Start of Text shown

Therefore, man "possesses the paradoxical freedom to wish in his turn to make himself God." The possibility of such a rupture -- or fall, to coin a term -- "is present from the start owing to the very ambiguity of the human condition," suspended as we are "between the Infinite and the finite."

Any form of reductionism collapses the former into the latter, and "Nothing is more absurd than to have intelligence derive from matter, hence the greater from the lesser." Such a rookie mistake "is from every point of view the most inconceivable thing that could be." Inconceivable, because to conceive it is to have transcended it. 

In the next essay, Aspects of the Theophanic Phenomenon of Consciousness, Schuon gets into how man qua man is always open to what transcends him: "What is proper to man alone is the Intellect open to the Absolute." But

There are two tendencies in the human spirit, either to reduce God to the world, or the Absolute to the relative, or to reduce [I would say expand] the world to God or the relative to the Absolute. 

Idealism at one end, materialism at the other. Both necessarily collapse the between-space in which human beings are privileged to abide. Which is to say, they demote man and fire reality. But in reality, 

starting from the recognition of the immediately tangible mystery that is subjectivity or intelligence, it is easy to understand that the origin of the Universe is, not inert and unconscious matter, but a spiritual Substance...

Which is not to say it isn't a mystery, but it's the fun kind, for we are each a little mystery that is a prolongation of the big mystery of Myster Big:

all that exists is inscribed a priori in the theomorphic substance of our intelligence -- there is no integral consciousness that does not prolong absolute Consciousness...

End of Text shown

Task instructions>
[1] Answer from the passage on Schuon:
(a) Between what two things does it say we are suspended?
(b) What is the title of the next essay it mentions?
(c) What does it say is proper to man alone?
[2] Print everything in the passage on Schuon from "There are two" down to "relative to the Absolute.".
Rely only on the passage on Schuon for your answers.

Start of Raw data

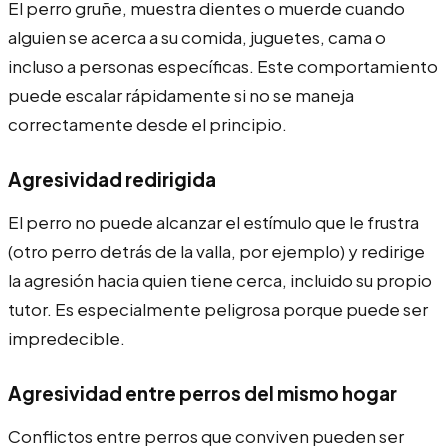
El perro gruñe, muestra dientes o muerde cuando
alguien se acerca a su comida, juguetes, cama o
incluso a personas específicas. Este comportamiento
puede escalar rápidamente si no se maneja
correctamente desde el principio.
Agresividad redirigida
El perro no puede alcanzar el estímulo que le frustra
(otro perro detrás de la valla, por ejemplo) y redirige
la agresión hacia quien tiene cerca, incluido su propio
tutor. Es especialmente peligrosa porque puede ser
impredecible.
Agresividad entre perros del mismo hogar
Conflictos entre perros que conviven pueden ser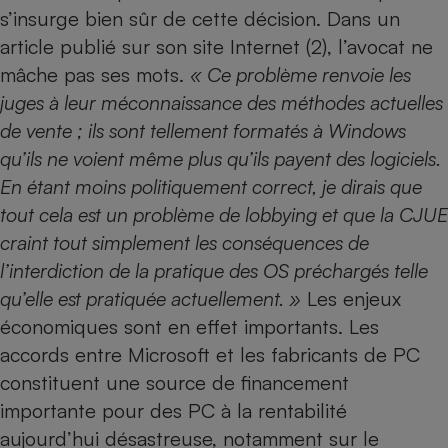
s’insurge bien sûr de cette décision. Dans un
article publié sur son site Internet (2), l’avocat ne
mâche pas ses mots.
« Ce problème renvoie les
juges à leur méconnaissance des méthodes actuelles
de vente ; ils sont tellement formatés à Windows
qu’ils ne voient même plus qu’ils payent des logiciels.
En étant moins politiquement correct, je dirais que
tout cela est un problème de lobbying et que la CJUE
craint tout simplement les conséquences de
l’interdiction de la pratique des OS préchargés telle
qu’elle est pratiquée actuellement. »
Les enjeux
économiques sont en effet importants. Les
accords entre Microsoft et les fabricants de PC
constituent une source de financement
importante pour des PC à la rentabilité
aujourd’hui désastreuse, notamment sur le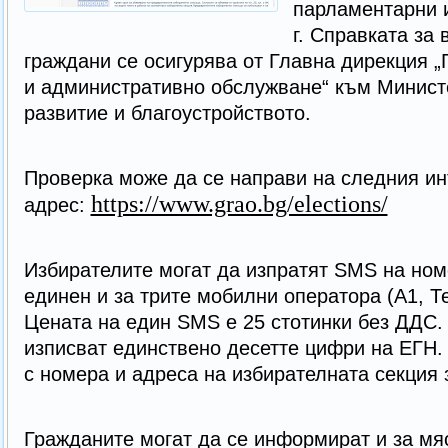
парламентарни и
г. Справката за 
граждани се осигурява от Главна дирекция „
и административно обслужване“ към Минист
развитие и благоустройството.
Проверка може да се направи на следния ин
https://www.grao.bg/elections/
адрес:
Избирателите могат да изпратят SMS на номе
единен и за трите мобилни оператора (А1, Т
Цената на един SMS e 25 стотинки без ДДС.
изписват единствено десетте цифри на ЕГН
с номера и адреса на избирателната секция
Гражданите могат да се информират и за мяс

End of Raw data

Answers>
[1]
(a) Between the Infinite and the finite.
(b) Aspects of the Theophanic Phenomenon of Consciousness.
(c) The Intellect open to the Absolute.

[2]
There are two tendencies in the human spirit, either to reduce God to the world, or the Absolute to the relative, or to reduce [I would say expand] the world to God or the relative to the Absolute.